I don't think settling for what he's prepared to offer is better than being single 'tho.

madonnawhore · 08/04/2011 16:33

This is a total non-relationship.

OP I am worried that you sound really depressed. You need to boost your self esteem and the first step towards doing that is getting rid of this fuck buddy.

Stop calling yourself old and referring to yourself as if you're on the shelf. 50 is not old. You need to use kinder language when referring to yourself. Be nice to you.

MizzyDizzy · 08/04/2011 16:43

You are right OP...you can't change his situation...but unfortunately it does seem as if he wants to change the situation either.

He doesn't seem to be willing to challenge anything regarding his 'life' situation...it's as if he's lost his Oomph for everything and is just accepting it all as being a lost cause??

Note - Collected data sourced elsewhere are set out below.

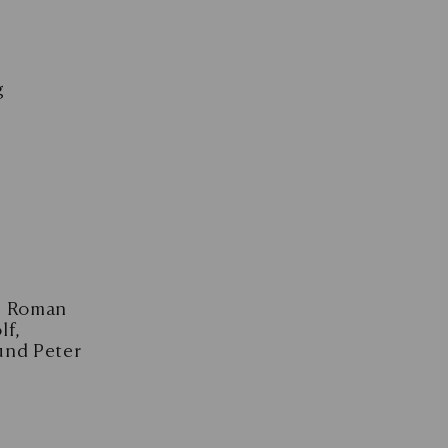
g
en Roman
lf,
und Peter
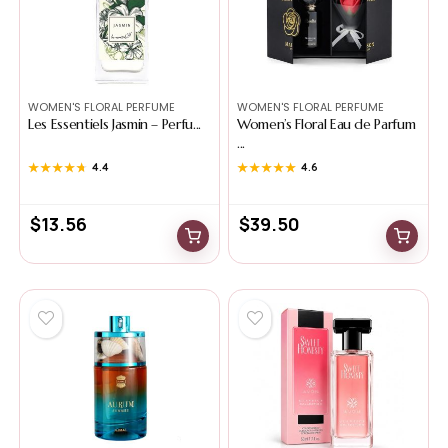
WOMEN'S FLORAL PERFUME
WOMEN'S FLORAL PERFUME
Les Essentiels Jasmin – Perfu...
Women’s Floral Eau de Parfum
...
★★★★★
★★★★★
4.4
★★★★★
★★★★★
4.6
$
13.56
$
39.50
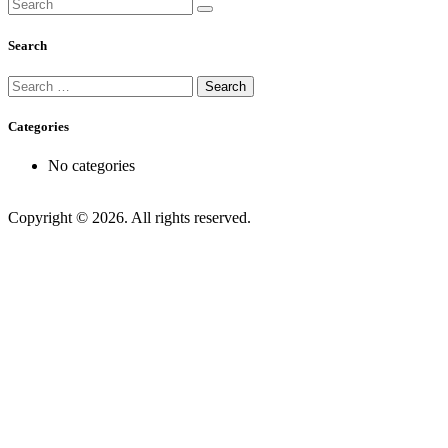
Search
Search
for:
Categories
No categories
Copyright © 2026. All rights reserved.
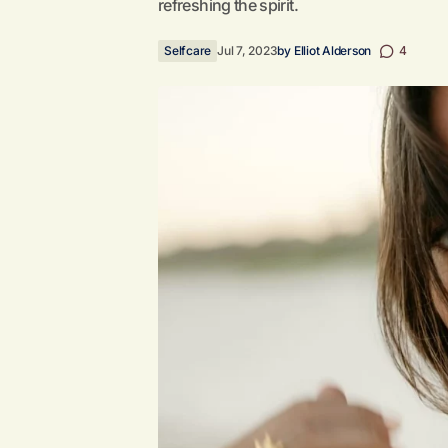
refreshing the spirit.
Selfcare
Jul 7, 2023
by
Elliot Alderson
4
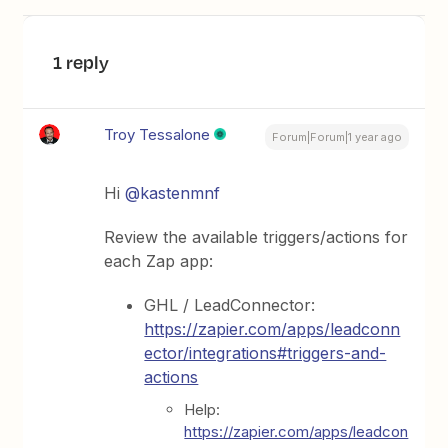
1 reply
Troy Tessalone
Forum|Forum|1 year ago
Hi
@kastenmnf
Review the available triggers/actions for
each Zap app:
GHL / LeadConnector:
https://zapier.com/apps/leadconn
ector/integrations#triggers-and-
actions
Help:
https://zapier.com/apps/leadcon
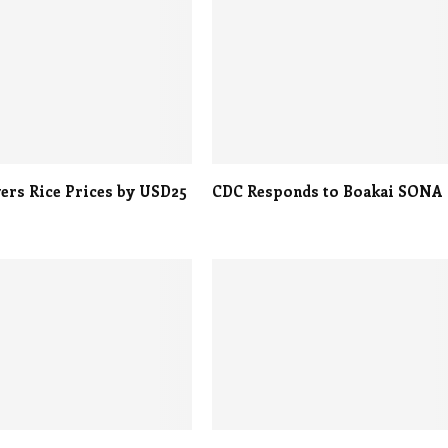
ers Rice Prices by USD25
CDC Responds to Boakai SONA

He seems very 'woe is me', regardless of losing his job...he still seems to lack any 'fight'...is he depressed...and tbh I agree with Snowdrop ^ up there...you sound very down in the dumps too.

I do wonder if him saying he's moving to be nearer his DC's is a bit of a 'get out' line, maybe he is looking for a fresh start in a new area?

Generally, though he just doesn't seem to hold you in the same regard as you do him...tbh I'd rather have no relationship than to settle for 'making do'.

Laquitar · 08/04/2011 17:05

50 is not old. One of my best friends met her dh at 52 and married last year at 54. They are having the time of their life! But she was available, you don't want to be.

Ok so there is no other woman. But it is still odd not to know where he lives. He is controlling the space between you. I might be wrong but maybe deep down the situation suits you too, maybe you like being with an unhappy and skint man?

Is any pattern there with your previous relationships?

I agree with those who said that you need to work on your self esteem.